The 12 cm/12 short naval gun was a naval gun used by the Imperial Japanese Navy to defend merchant ships and land bases during World War II.

==History==
Since Japan is an island nation with relatively few resources it relied upon a large merchant fleet to import the resources needed for its industry and economy. As Japanese shipping losses mounted during World War II the Japanese began to organize their shipping into escorted convoys and they began arming their merchant ships to defend against attacks from Allied surface combatants, submarines and carrier-based aircraft. The 12cm/12 short naval gun was a multi-purpose gun introduced during 1941 which combined the roles of naval gun, anti-aircraft gun, coastal defense gun, and anti-submarine gun.

== Design ==
The 12 cm/12 short naval gun was an autofretted monobloc gun with an interrupted screw breech that fired fixed QF ammunition. The trunnioned gun barrel had a hydro-spring recoil mechanism above and below the barrel and was mounted on a center pivot HA/LA gun mount. The gun was normally mounted on merchant ships below 5,000 GRT and also saw use on land as a coastal defense gun on hills overlooking Japanese harbors and installations or as an anti-aircraft gun.
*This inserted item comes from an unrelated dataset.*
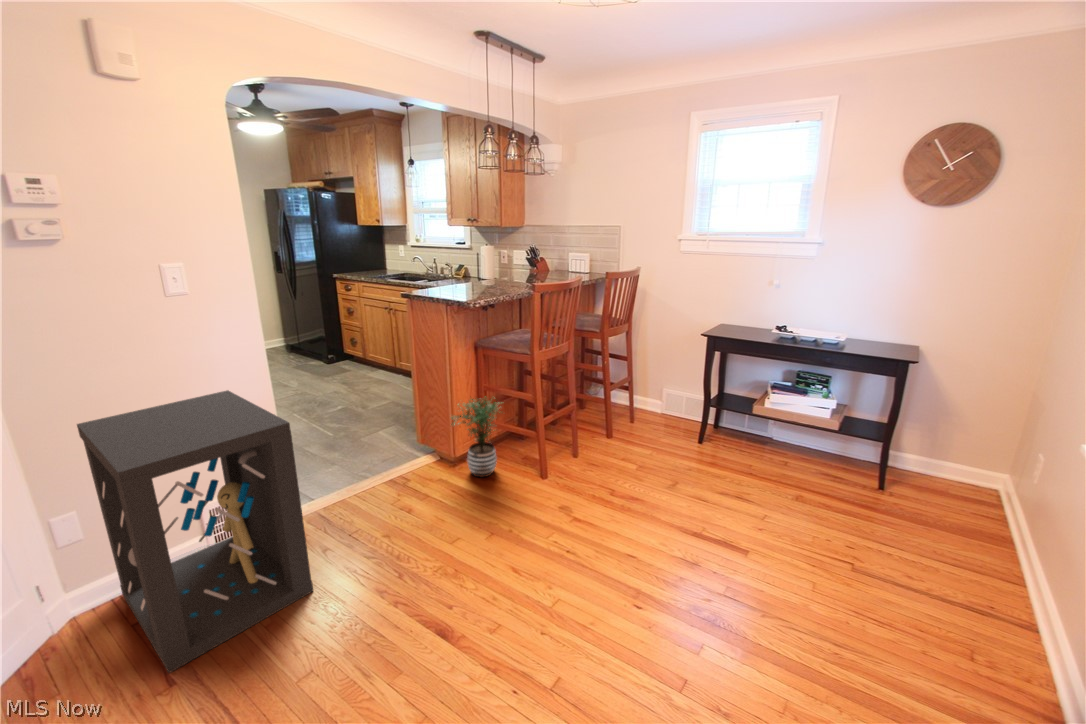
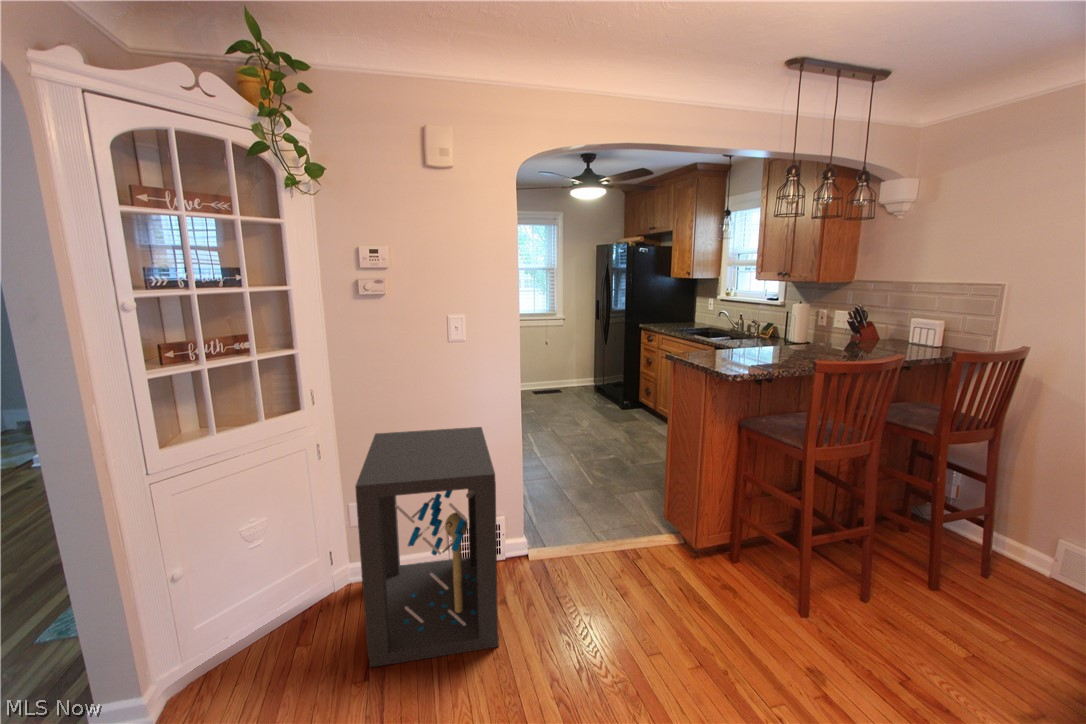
potted plant: present [451,396,499,477] -> none [691,483,769,589]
It was described as being a light and easy to handle hand trained weapon that could be loaded at any angle by inexperienced gun crews. However, its rate of elevation/traverse 13° a second was considered too slow for effective anti-aircraft use.

== Ammunition ==
- Anti-aircraft
- Anti-submarine
- High explosive - Length: 13 in, Weight: 28 lb 10 oz, Explosive weight: 2.5 kg, Explosive: TNA.
- Illumination
- Incendiary
- Shrapnel

== Similar weapons ==
- 20 cm/12 short naval gun — A similar Japanese anti-submarine gun used during the latter half of World War II.
- BL 7.5-inch naval howitzer — A British anti-submarine gun used during the latter half of World War I.
- 8 inch Mark 7 & Mark 8 — Two American anti-submarine guns designed late in World War I that never entered service.